TASK DESCRIPTION :: Which lines in the entries below contain the word "order"? Copy each of those lines in full.

*** Opening of EXCERPTED DATA ***

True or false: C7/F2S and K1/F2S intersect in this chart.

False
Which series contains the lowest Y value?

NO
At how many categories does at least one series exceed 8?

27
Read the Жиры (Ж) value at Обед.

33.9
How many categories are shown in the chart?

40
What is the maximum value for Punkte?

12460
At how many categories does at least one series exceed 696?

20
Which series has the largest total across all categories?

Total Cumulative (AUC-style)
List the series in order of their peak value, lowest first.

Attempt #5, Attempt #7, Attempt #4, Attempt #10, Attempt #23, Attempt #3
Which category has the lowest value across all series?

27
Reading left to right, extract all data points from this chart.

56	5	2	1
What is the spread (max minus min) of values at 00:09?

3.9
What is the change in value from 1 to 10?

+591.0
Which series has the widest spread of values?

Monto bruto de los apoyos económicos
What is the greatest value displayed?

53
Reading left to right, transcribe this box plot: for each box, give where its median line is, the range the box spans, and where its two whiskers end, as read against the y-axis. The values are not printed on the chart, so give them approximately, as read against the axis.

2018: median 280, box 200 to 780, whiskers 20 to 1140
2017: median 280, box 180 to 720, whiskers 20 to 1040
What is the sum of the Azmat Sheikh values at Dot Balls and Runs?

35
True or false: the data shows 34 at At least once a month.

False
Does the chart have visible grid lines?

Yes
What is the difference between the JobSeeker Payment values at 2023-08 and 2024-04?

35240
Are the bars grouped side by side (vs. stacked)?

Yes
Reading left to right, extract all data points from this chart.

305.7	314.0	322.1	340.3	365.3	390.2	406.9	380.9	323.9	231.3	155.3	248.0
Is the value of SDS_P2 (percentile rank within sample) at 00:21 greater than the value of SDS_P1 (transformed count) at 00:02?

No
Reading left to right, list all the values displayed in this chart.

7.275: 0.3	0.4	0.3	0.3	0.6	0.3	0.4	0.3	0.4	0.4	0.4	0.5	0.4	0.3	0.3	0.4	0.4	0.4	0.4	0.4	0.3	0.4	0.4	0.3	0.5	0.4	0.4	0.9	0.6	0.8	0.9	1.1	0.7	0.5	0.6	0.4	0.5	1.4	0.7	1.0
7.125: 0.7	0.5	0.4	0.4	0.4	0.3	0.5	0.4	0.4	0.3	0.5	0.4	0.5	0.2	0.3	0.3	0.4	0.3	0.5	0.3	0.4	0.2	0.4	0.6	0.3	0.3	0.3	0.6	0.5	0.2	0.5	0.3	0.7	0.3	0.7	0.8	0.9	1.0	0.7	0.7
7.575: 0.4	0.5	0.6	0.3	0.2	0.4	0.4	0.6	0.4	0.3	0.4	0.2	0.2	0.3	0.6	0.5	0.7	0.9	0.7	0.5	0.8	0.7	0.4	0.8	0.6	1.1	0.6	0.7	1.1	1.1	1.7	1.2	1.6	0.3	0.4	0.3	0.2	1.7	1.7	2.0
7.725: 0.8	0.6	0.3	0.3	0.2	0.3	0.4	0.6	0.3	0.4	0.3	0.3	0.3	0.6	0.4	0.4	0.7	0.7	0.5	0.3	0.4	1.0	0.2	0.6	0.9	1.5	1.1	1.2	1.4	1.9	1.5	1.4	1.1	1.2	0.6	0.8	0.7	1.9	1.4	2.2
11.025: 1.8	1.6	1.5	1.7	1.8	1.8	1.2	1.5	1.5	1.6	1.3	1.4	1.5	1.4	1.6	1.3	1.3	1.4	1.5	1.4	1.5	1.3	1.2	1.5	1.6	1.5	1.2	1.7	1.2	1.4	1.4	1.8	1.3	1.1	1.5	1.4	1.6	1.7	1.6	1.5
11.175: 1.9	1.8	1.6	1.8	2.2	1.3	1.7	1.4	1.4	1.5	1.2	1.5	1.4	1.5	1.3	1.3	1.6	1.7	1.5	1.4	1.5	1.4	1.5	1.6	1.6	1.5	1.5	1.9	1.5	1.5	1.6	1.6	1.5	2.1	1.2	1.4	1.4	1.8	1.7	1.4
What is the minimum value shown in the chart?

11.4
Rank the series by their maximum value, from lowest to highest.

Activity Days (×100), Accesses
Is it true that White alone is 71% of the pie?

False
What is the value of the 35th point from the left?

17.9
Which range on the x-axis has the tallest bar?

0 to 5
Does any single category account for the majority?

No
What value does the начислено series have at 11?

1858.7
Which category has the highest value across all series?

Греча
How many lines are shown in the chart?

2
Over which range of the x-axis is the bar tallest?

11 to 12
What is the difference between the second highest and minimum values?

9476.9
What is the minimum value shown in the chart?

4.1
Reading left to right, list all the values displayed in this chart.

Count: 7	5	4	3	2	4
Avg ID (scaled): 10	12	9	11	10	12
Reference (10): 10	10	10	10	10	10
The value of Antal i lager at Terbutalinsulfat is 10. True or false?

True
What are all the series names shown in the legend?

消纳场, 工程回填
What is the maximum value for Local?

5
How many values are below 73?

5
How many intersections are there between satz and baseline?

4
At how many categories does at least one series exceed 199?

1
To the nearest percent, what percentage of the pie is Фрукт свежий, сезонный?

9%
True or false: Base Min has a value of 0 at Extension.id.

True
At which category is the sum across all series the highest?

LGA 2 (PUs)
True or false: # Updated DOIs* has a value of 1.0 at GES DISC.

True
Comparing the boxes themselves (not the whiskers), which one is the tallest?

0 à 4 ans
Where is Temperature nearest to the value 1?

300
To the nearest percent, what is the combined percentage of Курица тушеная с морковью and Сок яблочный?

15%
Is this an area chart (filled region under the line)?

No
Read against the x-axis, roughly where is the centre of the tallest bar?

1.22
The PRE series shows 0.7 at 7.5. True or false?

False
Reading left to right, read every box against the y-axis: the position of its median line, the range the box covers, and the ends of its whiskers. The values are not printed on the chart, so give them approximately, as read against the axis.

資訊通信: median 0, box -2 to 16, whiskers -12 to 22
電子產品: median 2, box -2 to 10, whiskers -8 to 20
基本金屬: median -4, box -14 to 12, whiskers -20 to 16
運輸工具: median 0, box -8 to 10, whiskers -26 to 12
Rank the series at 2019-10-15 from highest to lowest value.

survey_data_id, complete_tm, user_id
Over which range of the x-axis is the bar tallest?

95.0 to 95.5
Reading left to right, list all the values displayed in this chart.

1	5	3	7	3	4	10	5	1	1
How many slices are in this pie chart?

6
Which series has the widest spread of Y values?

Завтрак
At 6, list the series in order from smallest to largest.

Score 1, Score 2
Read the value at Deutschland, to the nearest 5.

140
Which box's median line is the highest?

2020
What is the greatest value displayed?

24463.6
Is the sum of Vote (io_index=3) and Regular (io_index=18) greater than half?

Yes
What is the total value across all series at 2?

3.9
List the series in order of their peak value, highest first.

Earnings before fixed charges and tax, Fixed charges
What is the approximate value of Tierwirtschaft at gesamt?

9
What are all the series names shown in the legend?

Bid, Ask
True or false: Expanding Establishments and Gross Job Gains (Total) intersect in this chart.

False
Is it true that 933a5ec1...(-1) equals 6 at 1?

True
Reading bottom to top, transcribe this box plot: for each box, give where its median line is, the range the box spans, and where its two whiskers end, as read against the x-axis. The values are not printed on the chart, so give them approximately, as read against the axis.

*** Close of EXCERPTED DATA ***

EXERCISE ANSWER ::
List the series in order of their peak value, lowest first.
At 6, list the series in order from smallest to largest.
List the series in order of their peak value, highest first.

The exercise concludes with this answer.